# Help me from a man's perspective.



## sda (Jun 15, 2013)

If possible, please don't read my other post. Pretend all you know is this: I was obviously doing everything right. We dated for 6 months and I never expected that a month after he asked me what kind of ring shape I liked he would propose! I moved in with him right after and then things took a turn for the worse. I actually wanted to wait to set a wedding date. He wanted to get married asap and I thought I hurt his feelings so we agreed on a compromise. However, I got stressed out trying to find the right dress, make plans etc. plus because i lived with him my commute became KILLER. So one day….I had a massive breakdown. After that episode he went back and forth for about two weeks deciding on postponing or not. I begged him not to. He did it.
In an 8 month period since then I became a nag. He never re-established a wedding date. Wow! I was the one who wasn't in a rush and then it flipped! I became resentful. I constantly asked him when we were getting married. I packed my bags. He called my bluff…and I really wasn't ready to leave. I've hit him with pillows. I became the OPPOSITE of what he fell in love with. Anyway…I have managed to be "straight" for about 3 weeks now. I just mustered it up and snapped out of it. Now I have a true resolve. So my question for you is this, even though we already got to the engaged state, do you think you have advice will work if I implement it and act like we were never engaged to begin with? What I'm talking about are tactics, "rules"..things I can actively and consciously do to inspire him to get married to me again. The ***** of this is..I was totally myself to begin with and in no rush to get married and now he and I are in the opposite places. If you reply, I thank you SO MUCH for taking the time to do so! Have a great day.


----------



## Mr Blunt (Jul 18, 2012)

He was not convinced that you wanted him and loved him 100%. He called off the wedding and you became resentful and a nag. You tried force by packing your bags but it was a bluff, backfired, and he called you on it.

*You are going to have to build yourself up so that you can get to the point that you can let him go if that is what he wants.* No more resentment, no more nagging, no more bluffs, you just have to get stronger within yourself and treat him and yourself with tons of respect.

This is no guarantee but a good man always respects a woman that has good self esteem and self respect, committed and decisive, is kind, caring, and will not suck the emotional life out of a man.
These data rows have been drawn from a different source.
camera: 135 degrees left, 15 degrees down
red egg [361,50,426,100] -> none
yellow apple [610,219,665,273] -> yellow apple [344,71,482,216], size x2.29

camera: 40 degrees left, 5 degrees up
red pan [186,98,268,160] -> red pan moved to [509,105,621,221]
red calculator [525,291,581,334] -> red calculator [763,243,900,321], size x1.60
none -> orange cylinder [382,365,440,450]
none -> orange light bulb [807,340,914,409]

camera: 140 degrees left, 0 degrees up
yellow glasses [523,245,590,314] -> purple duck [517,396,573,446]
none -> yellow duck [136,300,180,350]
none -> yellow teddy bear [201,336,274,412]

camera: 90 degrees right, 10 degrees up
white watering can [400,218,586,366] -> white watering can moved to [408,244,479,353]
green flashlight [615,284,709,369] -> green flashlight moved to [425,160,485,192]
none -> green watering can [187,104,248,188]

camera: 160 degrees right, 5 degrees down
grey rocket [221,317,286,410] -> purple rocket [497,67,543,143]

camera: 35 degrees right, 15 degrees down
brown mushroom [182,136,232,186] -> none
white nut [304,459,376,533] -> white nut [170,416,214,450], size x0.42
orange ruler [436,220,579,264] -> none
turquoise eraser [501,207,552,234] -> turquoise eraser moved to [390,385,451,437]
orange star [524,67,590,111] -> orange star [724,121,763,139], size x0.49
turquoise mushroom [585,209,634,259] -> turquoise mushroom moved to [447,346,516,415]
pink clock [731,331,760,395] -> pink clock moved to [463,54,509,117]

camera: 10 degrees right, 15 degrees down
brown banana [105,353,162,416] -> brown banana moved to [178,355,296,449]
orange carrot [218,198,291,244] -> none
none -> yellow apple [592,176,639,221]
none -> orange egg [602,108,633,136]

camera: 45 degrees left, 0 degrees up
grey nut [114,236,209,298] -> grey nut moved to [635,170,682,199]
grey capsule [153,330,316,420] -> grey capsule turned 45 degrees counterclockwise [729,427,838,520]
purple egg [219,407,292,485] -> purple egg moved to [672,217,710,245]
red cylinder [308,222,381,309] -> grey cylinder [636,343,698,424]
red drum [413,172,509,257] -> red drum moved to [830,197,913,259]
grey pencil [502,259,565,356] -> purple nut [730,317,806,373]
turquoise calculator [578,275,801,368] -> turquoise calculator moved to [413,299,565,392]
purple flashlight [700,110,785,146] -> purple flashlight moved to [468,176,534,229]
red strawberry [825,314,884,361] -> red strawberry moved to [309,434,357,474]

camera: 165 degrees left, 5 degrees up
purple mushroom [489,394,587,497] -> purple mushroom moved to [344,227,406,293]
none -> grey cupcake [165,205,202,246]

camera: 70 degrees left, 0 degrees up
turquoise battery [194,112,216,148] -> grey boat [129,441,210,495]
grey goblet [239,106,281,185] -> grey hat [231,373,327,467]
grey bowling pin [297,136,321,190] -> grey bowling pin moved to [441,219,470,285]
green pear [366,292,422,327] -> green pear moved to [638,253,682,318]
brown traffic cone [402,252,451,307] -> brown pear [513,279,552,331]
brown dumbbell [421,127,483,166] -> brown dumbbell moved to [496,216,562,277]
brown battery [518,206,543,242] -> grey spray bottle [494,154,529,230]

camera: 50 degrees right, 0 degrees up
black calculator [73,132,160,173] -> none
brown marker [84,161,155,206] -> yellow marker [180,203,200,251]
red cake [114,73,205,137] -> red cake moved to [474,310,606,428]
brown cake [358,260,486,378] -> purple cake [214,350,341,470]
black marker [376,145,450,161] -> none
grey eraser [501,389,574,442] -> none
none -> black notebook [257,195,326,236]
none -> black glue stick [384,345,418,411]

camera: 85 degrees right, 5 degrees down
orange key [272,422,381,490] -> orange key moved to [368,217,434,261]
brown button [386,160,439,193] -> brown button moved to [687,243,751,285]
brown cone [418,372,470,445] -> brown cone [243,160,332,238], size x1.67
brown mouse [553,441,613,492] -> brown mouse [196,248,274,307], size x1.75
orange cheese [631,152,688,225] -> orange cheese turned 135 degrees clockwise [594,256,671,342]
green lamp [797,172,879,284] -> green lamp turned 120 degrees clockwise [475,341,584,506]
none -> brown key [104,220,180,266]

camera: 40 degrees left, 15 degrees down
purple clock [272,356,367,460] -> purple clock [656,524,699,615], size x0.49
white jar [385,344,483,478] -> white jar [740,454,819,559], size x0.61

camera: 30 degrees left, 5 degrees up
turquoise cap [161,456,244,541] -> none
* If this is a good man and he really had deep affection for you he will respond to you if you are what I described above*


----------



## Deejo (May 20, 2008)

Focus on getting your relationship right rather than focusing on getting married.

Marriage does not, will not and cannot improve a relationship that isn't already robust, loving and healthy.


----------



## Hicks (Jan 14, 2011)

If your man does not want to marry you, move on.


----------



## chillymorn (Aug 11, 2010)

yep, put this one to bed.

start by moving out and being yourself again.

make sure you create healthy boundries in your next relationship. don't let anybody rush you into anything!


----------



## arked (Mar 2, 2013)

I say move on this does not sound like anything healthy.


----------



## harrybrown (May 22, 2013)

Now that the relationship is settling down, talk to him and see if he wants to stay engaged or if he wants to break up. Then you could see if you are wasting your time or if you can improve the relationship.


----------



## sda (Jun 15, 2013)

Thanks everyone for replies…I like mrblunt and harrybrown responses, because since I actually want to make this work..they seem constructive. It's been almost a solid month of me being super serene, calm, loving, taking good care of him, minding my own life and not bothering him and he seems to be responding well and warming up to me. So I need to make sure I never lose my **** again and just keep it up right. I mean to "erase" my crazy behavior over the period of months that I made him suffer through…this will take at least that much time of investment on my part right?


----------



## Jellybeans (Mar 8, 2011)

Deejo said:


> Focus on getting your relationship right rather than focusing on getting married.
> 
> Marriage does not, will not and cannot improve a relationship that isn't already robust, loving and healthy.


:iagree::iagree::iagree:


----------